Given information »
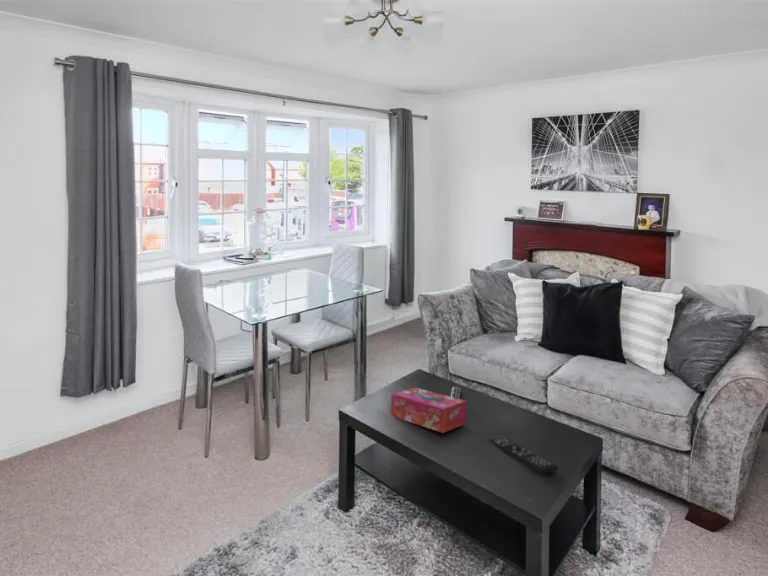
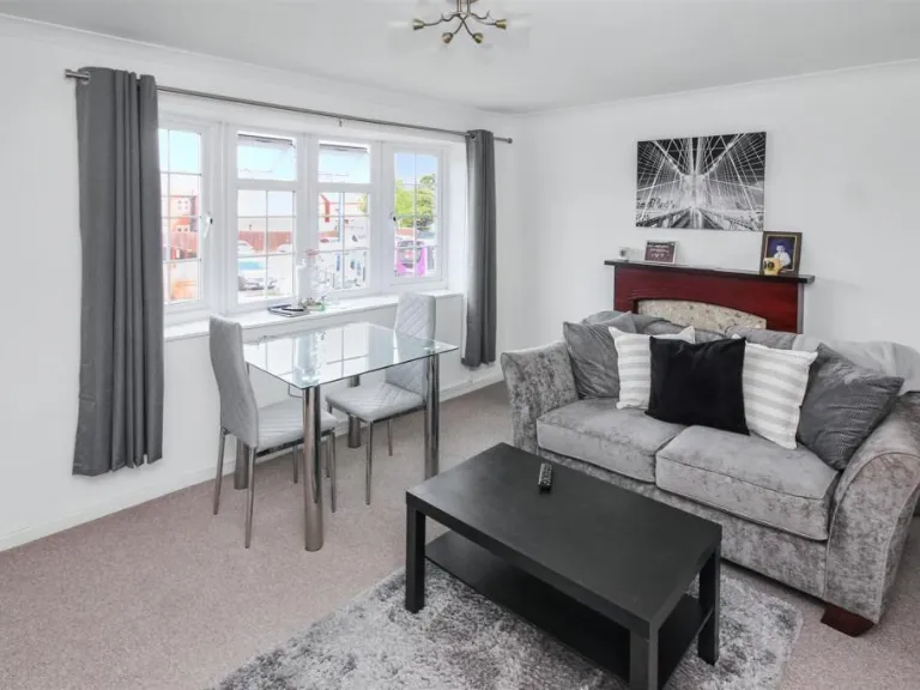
- remote control [488,436,559,475]
- tissue box [390,386,467,434]
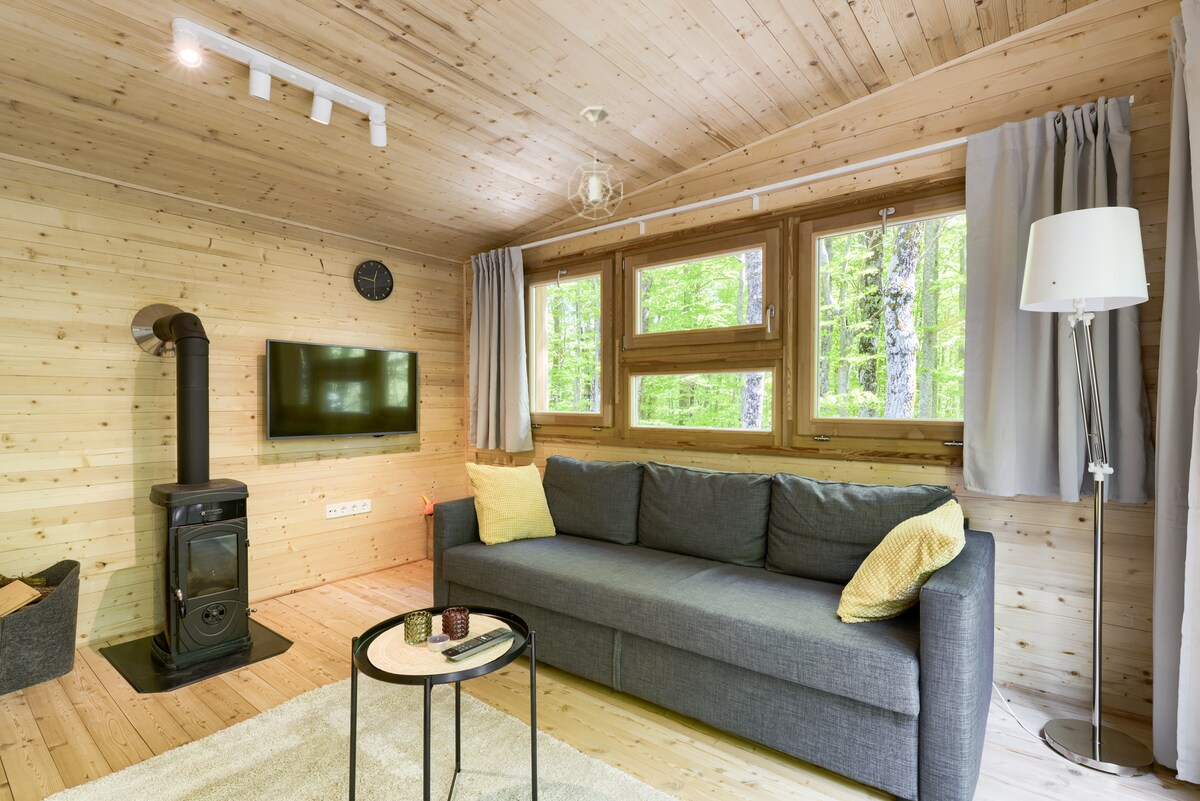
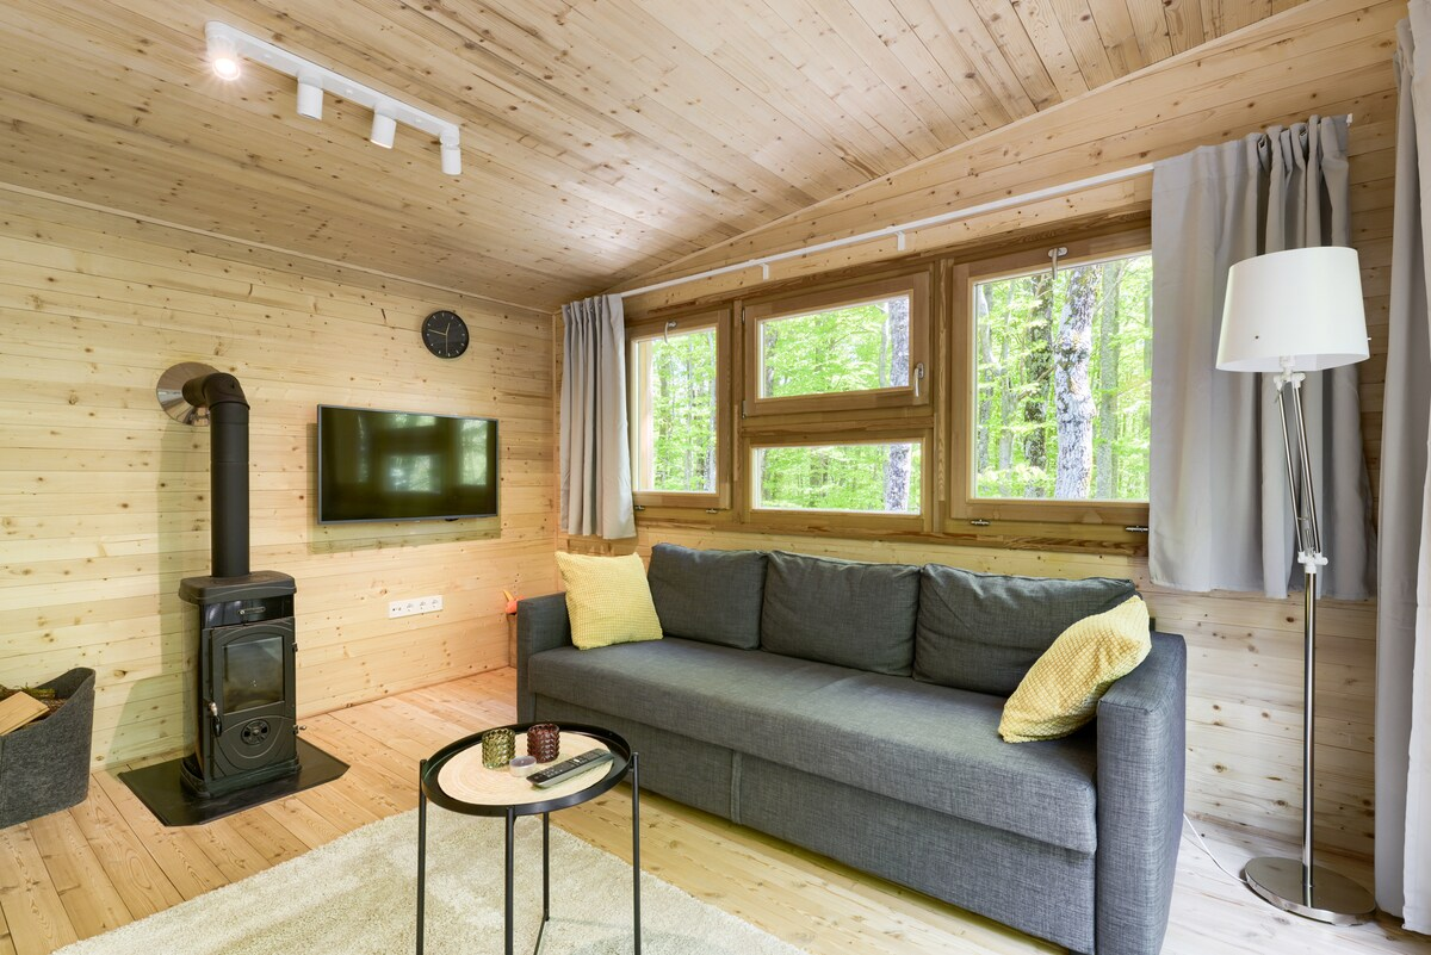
- pendant light [567,106,624,221]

Task to carry out »
Copy the data above line for line, skipping every picture.

Solution to the problem »
- remote control [488,436,559,475]
- tissue box [390,386,467,434]
- pendant light [567,106,624,221]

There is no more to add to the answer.